==== THE INPUT

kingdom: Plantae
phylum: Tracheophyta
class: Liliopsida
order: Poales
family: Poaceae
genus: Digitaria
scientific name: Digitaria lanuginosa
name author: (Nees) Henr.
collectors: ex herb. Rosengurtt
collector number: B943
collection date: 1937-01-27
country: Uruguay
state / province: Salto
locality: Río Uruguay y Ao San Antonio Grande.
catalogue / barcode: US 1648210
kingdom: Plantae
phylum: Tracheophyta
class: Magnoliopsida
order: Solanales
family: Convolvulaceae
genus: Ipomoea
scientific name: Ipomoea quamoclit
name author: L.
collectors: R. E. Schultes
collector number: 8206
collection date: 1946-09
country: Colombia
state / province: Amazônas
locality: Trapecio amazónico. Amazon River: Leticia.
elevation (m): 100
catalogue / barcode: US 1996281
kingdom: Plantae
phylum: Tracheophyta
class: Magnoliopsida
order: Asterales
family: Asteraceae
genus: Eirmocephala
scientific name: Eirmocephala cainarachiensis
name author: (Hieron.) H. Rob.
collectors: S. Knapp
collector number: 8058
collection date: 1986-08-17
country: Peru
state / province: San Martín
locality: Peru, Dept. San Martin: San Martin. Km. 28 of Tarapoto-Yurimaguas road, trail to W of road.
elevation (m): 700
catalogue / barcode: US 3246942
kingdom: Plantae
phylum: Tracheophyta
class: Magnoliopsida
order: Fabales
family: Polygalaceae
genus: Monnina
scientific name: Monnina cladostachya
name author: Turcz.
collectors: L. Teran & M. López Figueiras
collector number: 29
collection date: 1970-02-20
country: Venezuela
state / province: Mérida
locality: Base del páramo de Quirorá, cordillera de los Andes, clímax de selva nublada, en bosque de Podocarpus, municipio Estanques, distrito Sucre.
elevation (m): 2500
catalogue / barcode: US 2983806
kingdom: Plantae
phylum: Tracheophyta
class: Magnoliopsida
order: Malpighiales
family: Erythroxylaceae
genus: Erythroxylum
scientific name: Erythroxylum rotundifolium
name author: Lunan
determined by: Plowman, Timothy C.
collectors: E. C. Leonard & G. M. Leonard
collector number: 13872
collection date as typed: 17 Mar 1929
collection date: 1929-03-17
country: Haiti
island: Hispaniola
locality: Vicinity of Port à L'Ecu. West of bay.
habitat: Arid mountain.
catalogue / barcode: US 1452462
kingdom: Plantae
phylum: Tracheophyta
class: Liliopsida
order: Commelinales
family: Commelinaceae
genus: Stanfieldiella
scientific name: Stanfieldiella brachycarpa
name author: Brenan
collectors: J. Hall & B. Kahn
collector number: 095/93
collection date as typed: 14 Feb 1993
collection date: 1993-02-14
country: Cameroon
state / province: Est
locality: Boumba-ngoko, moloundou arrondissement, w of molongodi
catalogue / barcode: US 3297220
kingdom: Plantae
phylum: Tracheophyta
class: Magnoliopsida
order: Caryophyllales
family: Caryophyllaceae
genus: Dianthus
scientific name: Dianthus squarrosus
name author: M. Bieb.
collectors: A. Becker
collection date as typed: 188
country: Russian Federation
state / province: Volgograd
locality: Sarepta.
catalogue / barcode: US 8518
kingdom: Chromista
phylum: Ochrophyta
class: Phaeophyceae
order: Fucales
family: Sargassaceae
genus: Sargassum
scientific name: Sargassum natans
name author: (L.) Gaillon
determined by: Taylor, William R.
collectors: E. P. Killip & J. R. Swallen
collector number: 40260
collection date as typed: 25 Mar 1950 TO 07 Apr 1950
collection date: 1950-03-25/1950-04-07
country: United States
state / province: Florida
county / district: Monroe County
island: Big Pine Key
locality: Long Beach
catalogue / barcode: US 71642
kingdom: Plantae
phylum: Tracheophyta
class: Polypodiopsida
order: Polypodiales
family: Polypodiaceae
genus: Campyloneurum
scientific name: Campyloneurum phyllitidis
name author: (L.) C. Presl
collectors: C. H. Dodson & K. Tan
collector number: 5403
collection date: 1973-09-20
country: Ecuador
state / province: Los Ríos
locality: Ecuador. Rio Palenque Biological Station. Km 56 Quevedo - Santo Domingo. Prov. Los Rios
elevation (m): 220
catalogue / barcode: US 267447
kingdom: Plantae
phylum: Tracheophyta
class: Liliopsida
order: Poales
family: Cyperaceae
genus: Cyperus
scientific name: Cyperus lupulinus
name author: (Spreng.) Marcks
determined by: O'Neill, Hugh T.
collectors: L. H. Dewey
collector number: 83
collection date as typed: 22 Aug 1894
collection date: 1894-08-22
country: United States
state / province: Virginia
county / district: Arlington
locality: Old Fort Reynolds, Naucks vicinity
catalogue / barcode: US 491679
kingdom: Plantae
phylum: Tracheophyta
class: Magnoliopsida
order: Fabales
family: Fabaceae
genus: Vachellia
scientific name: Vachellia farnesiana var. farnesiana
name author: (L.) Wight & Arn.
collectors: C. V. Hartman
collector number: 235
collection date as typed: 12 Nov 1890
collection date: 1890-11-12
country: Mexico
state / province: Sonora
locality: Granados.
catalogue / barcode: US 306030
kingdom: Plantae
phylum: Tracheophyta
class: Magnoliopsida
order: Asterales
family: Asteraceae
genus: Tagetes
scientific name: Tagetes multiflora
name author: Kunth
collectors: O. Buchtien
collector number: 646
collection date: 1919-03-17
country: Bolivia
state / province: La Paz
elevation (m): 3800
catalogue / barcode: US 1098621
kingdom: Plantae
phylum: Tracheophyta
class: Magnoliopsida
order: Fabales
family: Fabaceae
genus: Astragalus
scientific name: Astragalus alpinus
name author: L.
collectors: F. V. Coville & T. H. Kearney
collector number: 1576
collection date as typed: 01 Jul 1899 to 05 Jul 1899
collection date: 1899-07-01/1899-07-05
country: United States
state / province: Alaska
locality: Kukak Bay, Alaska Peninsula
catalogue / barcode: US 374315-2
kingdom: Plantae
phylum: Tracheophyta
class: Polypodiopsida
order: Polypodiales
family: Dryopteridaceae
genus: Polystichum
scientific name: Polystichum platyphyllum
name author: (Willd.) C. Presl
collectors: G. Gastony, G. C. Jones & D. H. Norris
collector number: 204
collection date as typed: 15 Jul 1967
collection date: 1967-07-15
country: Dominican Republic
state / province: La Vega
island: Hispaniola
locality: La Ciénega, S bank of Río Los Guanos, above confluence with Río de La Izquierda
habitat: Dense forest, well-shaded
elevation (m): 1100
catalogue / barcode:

========

§ **AIM**
Reproduce each of the entries above verbatim, line for line, with no changes.

§ **SOLUTION FOR THIS EXERCISE**
kingdom: Plantae
phylum: Tracheophyta
class: Liliopsida
order: Poales
family: Poaceae
genus: Digitaria
scientific name: Digitaria lanuginosa
name author: (Nees) Henr.
collectors: ex herb. Rosengurtt
collector number: B943
collection date: 1937-01-27
country: Uruguay
state / province: Salto
locality: Río Uruguay y Ao San Antonio Grande.
catalogue / barcode: US 1648210
kingdom: Plantae
phylum: Tracheophyta
class: Magnoliopsida
order: Solanales
family: Convolvulaceae
genus: Ipomoea
scientific name: Ipomoea quamoclit
name author: L.
collectors: R. E. Schultes
collector number: 8206
collection date: 1946-09
country: Colombia
state / province: Amazônas
locality: Trapecio amazónico. Amazon River: Leticia.
elevation (m): 100
catalogue / barcode: US 1996281
kingdom: Plantae
phylum: Tracheophyta
class: Magnoliopsida
order: Asterales
family: Asteraceae
genus: Eirmocephala
scientific name: Eirmocephala cainarachiensis
name author: (Hieron.) H. Rob.
collectors: S. Knapp
collector number: 8058
collection date: 1986-08-17
country: Peru
state / province: San Martín
locality: Peru, Dept. San Martin: San Martin. Km. 28 of Tarapoto-Yurimaguas road, trail to W of road.
elevation (m): 700
catalogue / barcode: US 3246942
kingdom: Plantae
phylum: Tracheophyta
class: Magnoliopsida
order: Fabales
family: Polygalaceae
genus: Monnina
scientific name: Monnina cladostachya
name author: Turcz.
collectors: L. Teran & M. López Figueiras
collector number: 29
collection date: 1970-02-20
country: Venezuela
state / province: Mérida
locality: Base del páramo de Quirorá, cordillera de los Andes, clímax de selva nublada, en bosque de Podocarpus, municipio Estanques, distrito Sucre.
elevation (m): 2500
catalogue / barcode: US 2983806
kingdom: Plantae
phylum: Tracheophyta
class: Magnoliopsida
order: Malpighiales
family: Erythroxylaceae
genus: Erythroxylum
scientific name: Erythroxylum rotundifolium
name author: Lunan
determined by: Plowman, Timothy C.
collectors: E. C. Leonard & G. M. Leonard
collector number: 13872
collection date as typed: 17 Mar 1929
collection date: 1929-03-17
country: Haiti
island: Hispaniola
locality: Vicinity of Port à L'Ecu. West of bay.
habitat: Arid mountain.
catalogue / barcode: US 1452462
kingdom: Plantae
phylum: Tracheophyta
class: Liliopsida
order: Commelinales
family: Commelinaceae
genus: Stanfieldiella
scientific name: Stanfieldiella brachycarpa
name author: Brenan
collectors: J. Hall & B. Kahn
collector number: 095/93
collection date as typed: 14 Feb 1993
collection date: 1993-02-14
country: Cameroon
state / province: Est
locality: Boumba-ngoko, moloundou arrondissement, w of molongodi
catalogue / barcode: US 3297220
kingdom: Plantae
phylum: Tracheophyta
class: Magnoliopsida
order: Caryophyllales
family: Caryophyllaceae
genus: Dianthus
scientific name: Dianthus squarrosus
name author: M. Bieb.
collectors: A. Becker
collection date as typed: 188
country: Russian Federation
state / province: Volgograd
locality: Sarepta.
catalogue / barcode: US 8518
kingdom: Chromista
phylum: Ochrophyta
class: Phaeophyceae
order: Fucales
family: Sargassaceae
genus: Sargassum
scientific name: Sargassum natans
name author: (L.) Gaillon
determined by: Taylor, William R.
collectors: E. P. Killip & J. R. Swallen
collector number: 40260
collection date as typed: 25 Mar 1950 TO 07 Apr 1950
collection date: 1950-03-25/1950-04-07
country: United States
state / province: Florida
county / district: Monroe County
island: Big Pine Key
locality: Long Beach
catalogue / barcode: US 71642
kingdom: Plantae
phylum: Tracheophyta
class: Polypodiopsida
order: Polypodiales
family: Polypodiaceae
genus: Campyloneurum
scientific name: Campyloneurum phyllitidis
name author: (L.) C. Presl
collectors: C. H. Dodson & K. Tan
collector number: 5403
collection date: 1973-09-20
country: Ecuador
state / province: Los Ríos
locality: Ecuador. Rio Palenque Biological Station. Km 56 Quevedo - Santo Domingo. Prov. Los Rios
elevation (m): 220
catalogue / barcode: US 267447
kingdom: Plantae
phylum: Tracheophyta
class: Liliopsida
order: Poales
family: Cyperaceae
genus: Cyperus
scientific name: Cyperus lupulinus
name author: (Spreng.) Marcks
determined by: O'Neill, Hugh T.
collectors: L. H. Dewey
collector number: 83
collection date as typed: 22 Aug 1894
collection date: 1894-08-22
country: United States
state / province: Virginia
county / district: Arlington
locality: Old Fort Reynolds, Naucks vicinity
catalogue / barcode: US 491679
kingdom: Plantae
phylum: Tracheophyta
class: Magnoliopsida
order: Fabales
family: Fabaceae
genus: Vachellia
scientific name: Vachellia farnesiana var. farnesiana
name author: (L.) Wight & Arn.
collectors: C. V. Hartman
collector number: 235
collection date as typed: 12 Nov 1890
collection date: 1890-11-12
country: Mexico
state / province: Sonora
locality: Granados.
catalogue / barcode: US 306030
kingdom: Plantae
phylum: Tracheophyta
class: Magnoliopsida
order: Asterales
family: Asteraceae
genus: Tagetes
scientific name: Tagetes multiflora
name author: Kunth
collectors: O. Buchtien
collector number: 646
collection date: 1919-03-17
country: Bolivia
state / province: La Paz
elevation (m): 3800
catalogue / barcode: US 1098621
kingdom: Plantae
phylum: Tracheophyta
class: Magnoliopsida
order: Fabales
family: Fabaceae
genus: Astragalus
scientific name: Astragalus alpinus
name author: L.
collectors: F. V. Coville & T. H. Kearney
collector number: 1576
collection date as typed: 01 Jul 1899 to 05 Jul 1899
collection date: 1899-07-01/1899-07-05
country: United States
state / province: Alaska
locality: Kukak Bay, Alaska Peninsula
catalogue / barcode: US 374315-2
kingdom: Plantae
phylum: Tracheophyta
class: Polypodiopsida
order: Polypodiales
family: Dryopteridaceae
genus: Polystichum
scientific name: Polystichum platyphyllum
name author: (Willd.) C. Presl
collectors: G. Gastony, G. C. Jones & D. H. Norris
collector number: 204
collection date as typed: 15 Jul 1967
collection date: 1967-07-15
country: Dominican Republic
state / province: La Vega
island: Hispaniola
locality: La Ciénega, S bank of Río Los Guanos, above confluence with Río de La Izquierda
habitat: Dense forest, well-shaded
elevation (m): 1100
catalogue / barcode:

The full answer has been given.